As the world of banking becomes more competitive, we are seeing an increasing number of startups withdrawing their money from Silicon Valley Bank too look for a new home. This has been a significant trend in recent years, and it has benefited rival banks in many ways.

One of the significant benefits that other banks have enjoyed from startups withdrawing their money from Silicon Valley Bank is increased revenue. As these startups move their money to other institutions like JPMorgan, Barclays, and Wells Fargo, these banks are making more money by charging interest on loans and other financial products.

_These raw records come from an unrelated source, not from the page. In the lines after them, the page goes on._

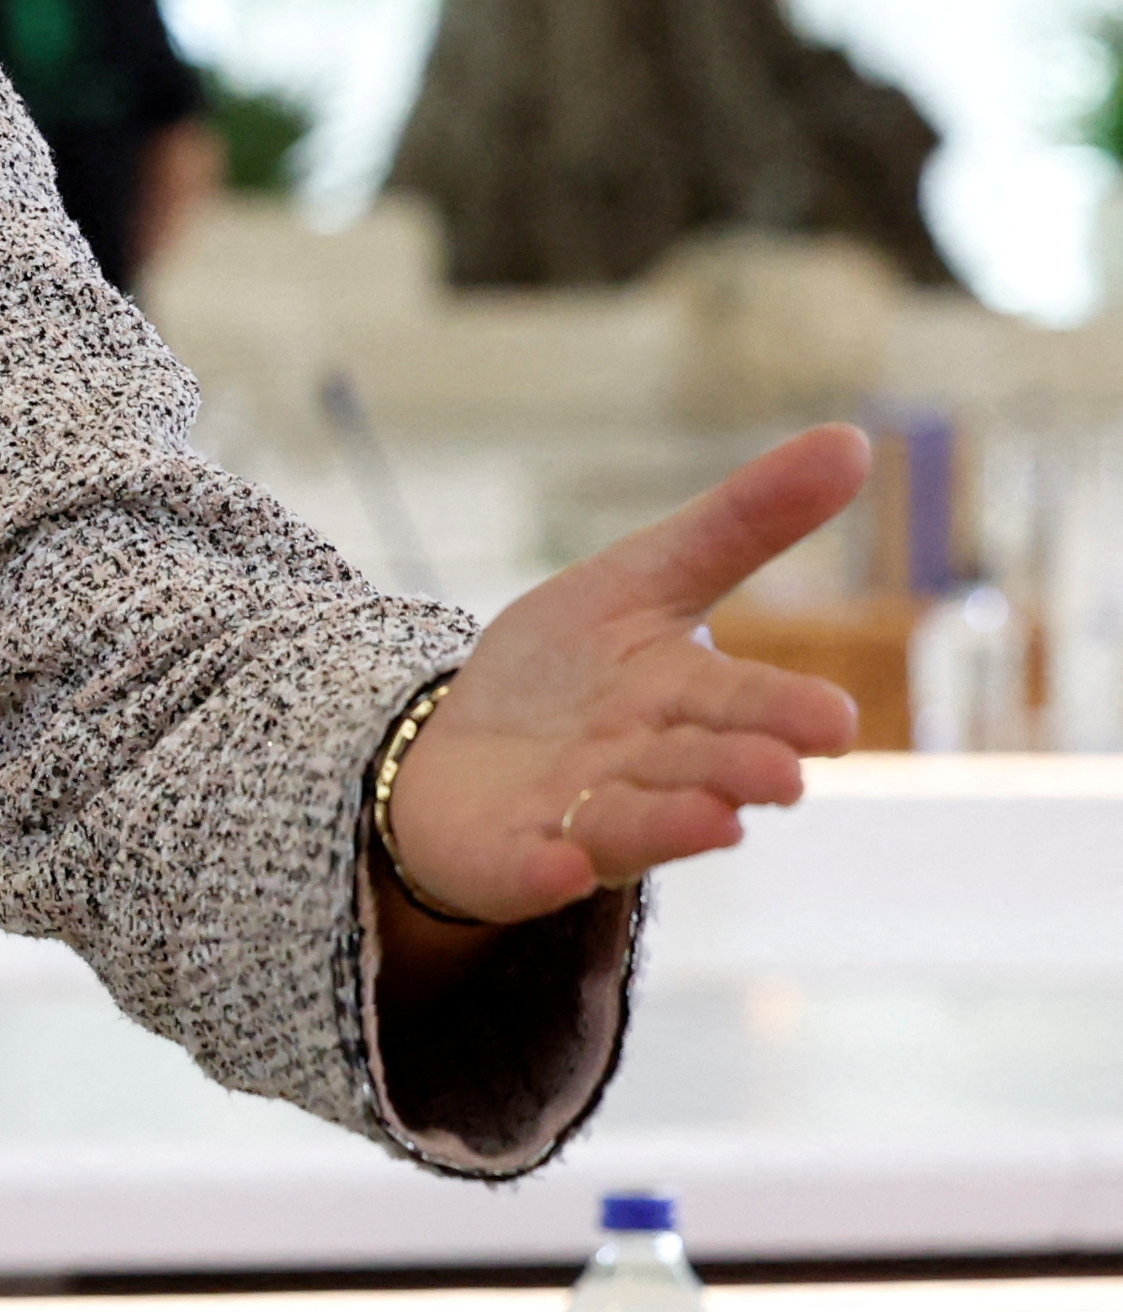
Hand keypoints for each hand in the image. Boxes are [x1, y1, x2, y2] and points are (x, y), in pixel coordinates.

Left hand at [383, 424, 870, 925]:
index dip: (784, 711)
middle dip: (737, 768)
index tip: (835, 723)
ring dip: (669, 823)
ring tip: (715, 820)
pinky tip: (558, 868)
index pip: (744, 702)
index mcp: (686, 698)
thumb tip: (853, 438)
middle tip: (781, 775)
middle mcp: (646, 768)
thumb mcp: (642, 579)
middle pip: (698, 765)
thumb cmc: (570, 670)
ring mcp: (580, 818)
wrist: (459, 754)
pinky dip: (544, 873)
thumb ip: (740, 524)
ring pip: (631, 823)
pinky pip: (528, 869)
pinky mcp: (509, 858)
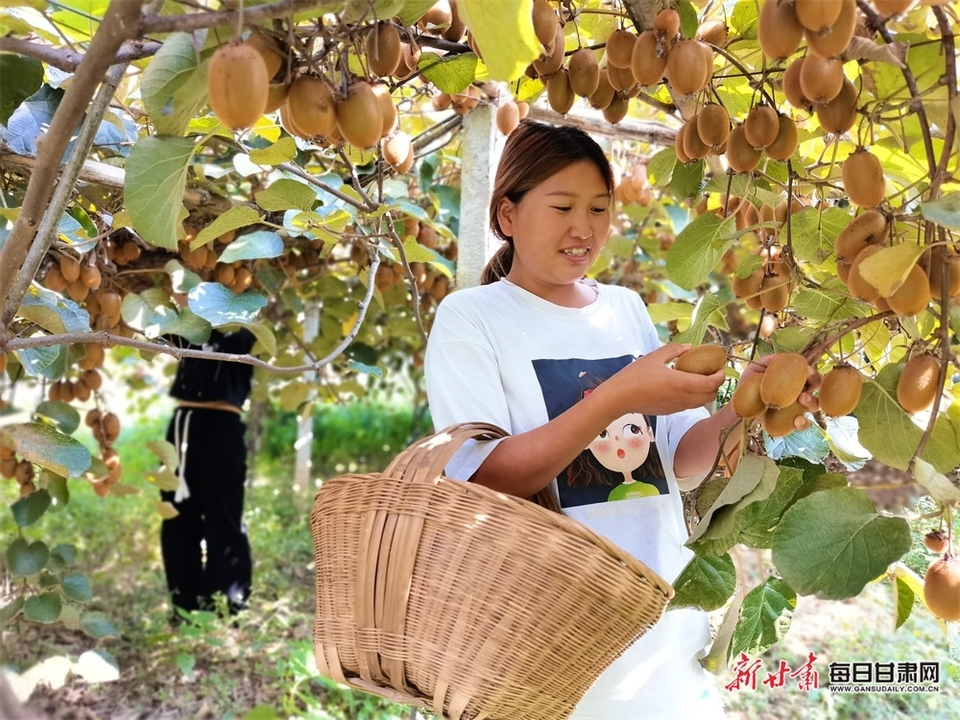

Moreover, many traditional banks have offered startups enticing services, including faster processing times and customized financing for their unique needs. For instance, First Republic Bank offers startups a ‘venture credit line’ as a banking product that provides much-needed flexibility, allowing them to borrow and repay as needed.

This has created competition among different banks, each trying to attract startups with various services, such as no-fee accounts or customer-centric digital experiences. As startups change their banking provider, their previous provider’s competitors have a chance to woo them with better offers, leading to stronger competition for customers in the market.

Startups need a bank that can help them with their unique needs, such as exposing them to potential investors or providing financial advice—something many traditional banks are now stepping up their game to do. New York-based DigitalOcean, for example, signed up with Barclays earlier this year, citing “strong support in the form of workshops and resources.”

Also, as startups mature, they often expand beyond the United States, requiring banking partners that have a global presence. Silicon Valley Bank is primarily a US-focused institution, which could lead startups to switch to banks with a different foothold in foreign countries.

Another reason some startups may choose to move their banking elsewhere is due to long waiting periods to open a new account. Some startups could be waiting for several weeks, which makes the transition to a new bank and getting financial products such as loans almost impossible. Meanwhile, other banks like Chase have vastly improved their digital account-opening capabilities, allowing startups to get their hands on the funds they need substantially faster.

Start-ups have been one of Silicon Valley Bank’s key customer segments, and losing this group of customers may leave a significant hole in the bank’s resources deemed necessary to help venture capital-backed and emerging technology firms. The appeal of serving this group is easy to understand; early-stage companies have relatively unpredictable cash flows and unique banking needs, from wire transfers to managing large numbers of credit cards. Plus, once they grow and become a larger, more established company, they tend to provide significant ongoing business.

In conclusion, SVB’s rivals, particularly traditional banks, have benefited significantly from startups withdrawing their money to look for a new home. The result of this trend is that rival banks are now offering better services to attract startups, ranging from faster processing times to unique financing options that appeal specifically to emerging tech companies. As a result, a significant amount of competition has developed in the market of banking servicing for startups, intensifying the rivalry and driving innovation while generating increased revenues for the banking sector. This, in turn, has benefits for the startups themselves as they get better and more targeted banking services that suit their needs at different stages of their growth.